By Gertrude Chavez-Dreyfuss
NEW YORK (Reuters) – Investors in interest rate options are paying for trades that benefit from a sharp slowdown in the U.S. economy, contrary to the upbeat outlook held by many bond market participants.
Analysts said they have seen increased demand from hedge funds in the U.S. options market for so-called “receiver swaptions,” a type of trade that pays off when interest rates fall. In general, receiver swaptions give buyers the right to enter into an interest rate swap where they receive the fixed rate and pay the floating one.
Swaptions, which are options on interest rate swaps, are one segment of the more than $600 trillion over-the-counter interest rate derivatives market. Rate swaps measure the cost of exchanging fixed-rate cash flows for floating-rate ones, or vice versa. Investors use swaps to hedge interest rate risk.
Receiver swaptions typically reflect concerns about the U.S. economic outlook, analysts said. This is the opposite of “payer swaptions” where investors buy the right to pay fixed and receive a floating rate, benefiting when rates rise as the Federal Reserve tries to slow a robust economy.
“From a macroeconomic standpoint, risks are roughly balanced between a hard landing and no landing,” said Bruno Braizinha, interest rates strategist, at BoFA Securities in New York, referring to economic scenarios that reflect contraction and strong growth.
“But the options market is pricing those probabilities more skewed towards a hard landing,” he added.
Receivers were notable on shorter tenors, analysts said, such as the one-year at-the-money options on one-year swap rates, that part of the curve in which Fed policy is being priced.
Asset managers, on the other hand, are hedging scenarios where the economy stays resilient and interest rates stay higher for longer, Braizinha said. In this case, fund managers have been buying payer swaptions.
Overall, the soft landing scenario is still the majority view, analysts said, but the hard landing case is gaining momentum.
A soft landing or no landing has been the predominant view after a slew of data that showed the U.S. economy remained stable despite being subjected to a historically aggressive Fed tightening.
Jeff Klingelhofer, co-head of investments at Thornburg Investment Management in Santa Fe, New Mexico noted that a hard landing for the U.S. economy is a reasonable expectation having gone through the Fed’s ultra-tight monetary policy.
“Just textbook economics: Higher rates mean the bar for future demand is tougher. And because a recession hasn’t come to fruition at this point, a lot of investors are quickly pivoting to, well, it’s not going to happen. I think that’s a mistake,” said Klingelhofer.
He added that while there have been pockets of strength in some economic data, the majority of these numbers suggested that a slowdown is indeed occurring.
VOLATILITY
U.S. implied volatility or “vol” on swaptions has stabilized a little bit from high levels seen at the beginning of the year, but it remains elevated compared to numbers in November last year. Implied vol measures how much the options market believes interest rate swaps will move in either direction over a given time frame.

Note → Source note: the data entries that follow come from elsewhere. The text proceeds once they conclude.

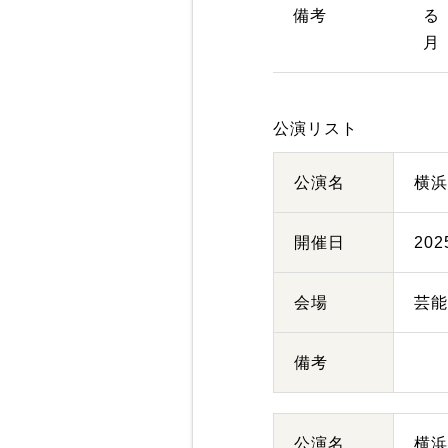
備考
る
月
公演リスト
公演名
横
開催日
20
会場
芸
備考
公演名
横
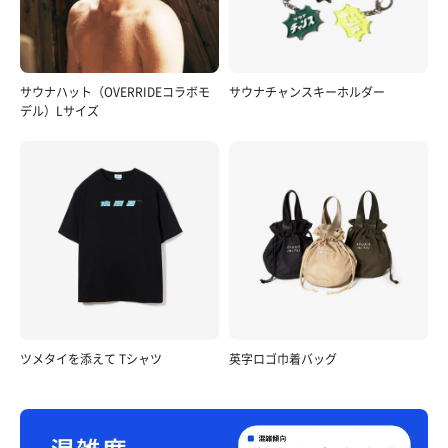
サウナハット（OVERRIDEコラボモ
サウナチャンスキーホルダー
デル）Lサイズ
ツメタイを添えて Tシャツ
英字ロゴ巾着バッグ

Option demand for hedging or speculative purposes tends to lift vol. The higher the vol, the greater the perceived instability over a given period.
For instance, volatility on shorter-dated swaptions such as the three-month expiry on one-year swap rates, which reflect near-term uncertainty, was 36.03 basis points (bps) on Tuesday. That’s down from 40 bps seen around mid-January, but higher than the level hit in late November of about 33 bps.
U.S. vols are also higher than in the euro zone where a slowdown is already underway. Gross domestic product growth for the region was flat in the fourth quarter after a 0.1% contraction in the third.
Implied vol on Europe’s three-month options on one-year swap rates was 26.6 bps on Tuesday,, down from late January when vols were at 31 bps.
Amrut Nashikkar, managing director, fixed income strategy, at Barclays in New York attributed higher U.S. vols relative to Europe to the difficulty in assessing the restrictiveness of Fed policy.
“U.S. data has not evolved on the broad front given the big upside surprises,” Nashikkar said.
“In Europe, the ECB (European Central Bank) raises rates and Europe hits a slowdown. In the U.S. it’s much harder to put a firmer bound on it and that’s why we have this fear of a big shock.”